Personal information
- Full name: Nicholas James Hillyard
- Born: 24 February 1981 (age 45) Edinburgh, Midlothian, Scotland
- Batting: Right-handed
- Bowling: Right-arm off break
- Relations: Chris Hillyard (brother)

Domestic team information
- 2006: Oxford University

Career statistics
| Competition | First-class |
| Matches | 1 |
| Runs scored | 79 |
| Batting average | 79.00 |
| 100s/50s | –/1 |
| Top score | 79 |
| Catches/stumpings | –/– |
- Source: Cricinfo, 10 May 2020

= Nick Hillyard =

Scottish cricketer

Nicholas James Hillyard (born 24 February 1981) is a Scottish former first-class cricketer.

Hillyard was born at Edinburgh in February 1981, where he was educated at the Edinburgh Academy, before going up to Linacre College, Oxford.

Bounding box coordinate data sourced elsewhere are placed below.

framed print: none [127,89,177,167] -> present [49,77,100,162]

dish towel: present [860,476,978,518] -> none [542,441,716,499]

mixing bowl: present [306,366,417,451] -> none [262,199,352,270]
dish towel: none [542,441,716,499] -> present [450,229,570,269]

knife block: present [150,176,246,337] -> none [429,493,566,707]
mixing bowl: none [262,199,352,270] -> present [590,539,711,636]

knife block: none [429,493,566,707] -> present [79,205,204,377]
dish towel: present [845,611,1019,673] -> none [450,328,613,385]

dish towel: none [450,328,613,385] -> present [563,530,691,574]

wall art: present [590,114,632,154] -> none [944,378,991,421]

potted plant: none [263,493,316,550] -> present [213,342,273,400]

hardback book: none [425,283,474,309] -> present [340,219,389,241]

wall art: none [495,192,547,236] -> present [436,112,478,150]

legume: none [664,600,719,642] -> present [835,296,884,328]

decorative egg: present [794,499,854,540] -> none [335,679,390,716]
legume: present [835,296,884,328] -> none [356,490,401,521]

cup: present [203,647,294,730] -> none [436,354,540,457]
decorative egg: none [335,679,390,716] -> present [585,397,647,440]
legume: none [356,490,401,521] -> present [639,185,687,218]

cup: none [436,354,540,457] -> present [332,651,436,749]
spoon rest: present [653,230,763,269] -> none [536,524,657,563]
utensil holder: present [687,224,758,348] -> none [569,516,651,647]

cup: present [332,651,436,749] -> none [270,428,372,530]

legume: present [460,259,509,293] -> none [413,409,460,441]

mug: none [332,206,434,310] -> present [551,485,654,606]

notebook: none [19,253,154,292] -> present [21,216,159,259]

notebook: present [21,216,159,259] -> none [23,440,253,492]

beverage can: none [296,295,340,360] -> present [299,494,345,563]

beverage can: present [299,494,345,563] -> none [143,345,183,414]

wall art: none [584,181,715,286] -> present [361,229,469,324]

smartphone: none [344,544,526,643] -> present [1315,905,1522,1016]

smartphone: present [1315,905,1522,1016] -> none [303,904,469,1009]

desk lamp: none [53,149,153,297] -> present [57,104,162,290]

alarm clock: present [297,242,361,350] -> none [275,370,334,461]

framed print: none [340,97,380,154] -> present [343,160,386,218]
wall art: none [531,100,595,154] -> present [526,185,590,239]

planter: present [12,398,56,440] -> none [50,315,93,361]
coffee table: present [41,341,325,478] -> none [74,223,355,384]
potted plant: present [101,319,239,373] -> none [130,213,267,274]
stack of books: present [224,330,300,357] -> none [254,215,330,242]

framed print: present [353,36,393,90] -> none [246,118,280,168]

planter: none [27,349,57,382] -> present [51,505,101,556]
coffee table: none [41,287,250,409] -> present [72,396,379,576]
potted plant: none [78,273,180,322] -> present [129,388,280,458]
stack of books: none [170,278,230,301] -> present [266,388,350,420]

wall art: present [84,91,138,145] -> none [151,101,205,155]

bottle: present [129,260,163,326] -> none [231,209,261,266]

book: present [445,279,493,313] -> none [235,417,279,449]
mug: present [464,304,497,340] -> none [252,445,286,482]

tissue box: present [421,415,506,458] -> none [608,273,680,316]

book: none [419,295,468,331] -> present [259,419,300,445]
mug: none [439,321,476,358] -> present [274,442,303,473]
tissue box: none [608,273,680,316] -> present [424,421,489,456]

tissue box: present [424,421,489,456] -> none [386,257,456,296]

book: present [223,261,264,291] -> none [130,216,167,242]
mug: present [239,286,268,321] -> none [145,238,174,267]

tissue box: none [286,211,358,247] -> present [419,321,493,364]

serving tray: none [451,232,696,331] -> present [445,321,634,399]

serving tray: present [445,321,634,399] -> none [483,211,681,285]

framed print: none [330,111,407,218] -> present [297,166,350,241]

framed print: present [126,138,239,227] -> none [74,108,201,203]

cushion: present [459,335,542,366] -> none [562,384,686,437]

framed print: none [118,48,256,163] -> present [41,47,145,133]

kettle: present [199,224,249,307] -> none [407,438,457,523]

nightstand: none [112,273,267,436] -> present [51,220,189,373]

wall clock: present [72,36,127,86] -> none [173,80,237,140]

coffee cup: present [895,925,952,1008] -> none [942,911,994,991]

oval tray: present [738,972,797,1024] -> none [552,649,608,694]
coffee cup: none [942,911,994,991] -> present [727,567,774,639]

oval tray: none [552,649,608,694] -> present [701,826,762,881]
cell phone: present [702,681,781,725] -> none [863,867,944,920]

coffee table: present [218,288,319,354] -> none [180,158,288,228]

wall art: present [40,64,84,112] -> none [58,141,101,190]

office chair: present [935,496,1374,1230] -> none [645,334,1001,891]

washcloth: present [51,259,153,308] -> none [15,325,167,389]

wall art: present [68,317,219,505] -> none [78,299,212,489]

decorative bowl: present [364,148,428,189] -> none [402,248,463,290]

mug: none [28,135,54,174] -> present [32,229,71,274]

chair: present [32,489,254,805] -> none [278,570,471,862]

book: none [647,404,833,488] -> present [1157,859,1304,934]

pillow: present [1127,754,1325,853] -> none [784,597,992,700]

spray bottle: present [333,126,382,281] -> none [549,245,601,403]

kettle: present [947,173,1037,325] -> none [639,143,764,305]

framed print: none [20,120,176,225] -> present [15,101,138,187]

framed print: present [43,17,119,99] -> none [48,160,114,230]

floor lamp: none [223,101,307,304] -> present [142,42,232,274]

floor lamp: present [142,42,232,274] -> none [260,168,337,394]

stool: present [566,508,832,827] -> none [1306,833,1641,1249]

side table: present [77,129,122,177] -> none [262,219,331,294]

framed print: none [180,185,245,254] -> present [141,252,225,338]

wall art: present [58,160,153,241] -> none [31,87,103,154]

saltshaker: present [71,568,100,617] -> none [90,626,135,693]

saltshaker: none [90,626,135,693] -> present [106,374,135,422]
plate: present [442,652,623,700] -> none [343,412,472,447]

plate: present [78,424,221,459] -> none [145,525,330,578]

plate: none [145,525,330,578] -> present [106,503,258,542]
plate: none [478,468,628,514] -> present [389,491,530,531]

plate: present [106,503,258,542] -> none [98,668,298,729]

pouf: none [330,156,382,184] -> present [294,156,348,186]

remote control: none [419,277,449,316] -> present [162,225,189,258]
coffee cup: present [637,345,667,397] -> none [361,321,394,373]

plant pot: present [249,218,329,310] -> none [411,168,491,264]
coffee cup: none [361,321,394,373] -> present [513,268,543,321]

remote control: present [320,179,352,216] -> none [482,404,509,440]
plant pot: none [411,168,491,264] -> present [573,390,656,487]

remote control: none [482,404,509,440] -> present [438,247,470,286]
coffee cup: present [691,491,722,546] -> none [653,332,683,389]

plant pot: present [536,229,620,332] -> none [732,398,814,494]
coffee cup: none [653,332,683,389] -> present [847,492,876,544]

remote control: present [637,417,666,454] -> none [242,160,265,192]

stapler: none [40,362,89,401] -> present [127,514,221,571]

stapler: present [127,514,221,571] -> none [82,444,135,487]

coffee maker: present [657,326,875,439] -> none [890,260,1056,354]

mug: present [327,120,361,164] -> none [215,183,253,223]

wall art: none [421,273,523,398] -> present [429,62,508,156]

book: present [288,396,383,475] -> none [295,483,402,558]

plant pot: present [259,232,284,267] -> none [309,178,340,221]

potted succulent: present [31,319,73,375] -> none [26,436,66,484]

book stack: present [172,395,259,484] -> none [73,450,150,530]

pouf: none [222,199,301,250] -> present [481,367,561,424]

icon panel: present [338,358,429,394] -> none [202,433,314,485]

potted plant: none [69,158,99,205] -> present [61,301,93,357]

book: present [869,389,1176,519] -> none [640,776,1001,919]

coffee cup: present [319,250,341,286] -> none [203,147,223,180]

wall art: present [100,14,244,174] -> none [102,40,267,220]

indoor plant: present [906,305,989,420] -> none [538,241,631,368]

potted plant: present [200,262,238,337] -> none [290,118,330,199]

During nine years studying at Oxford, Hillyard made a single appearance in first-class cricket for Oxford University against Cambridge University in The University Match of 2006 at Oxford. Hillyard batted once in the match, scoring 79 runs from the middle order before being dismissed by Vikram Banerjee. His brother, Chris, played first-class cricket for Cambridge University.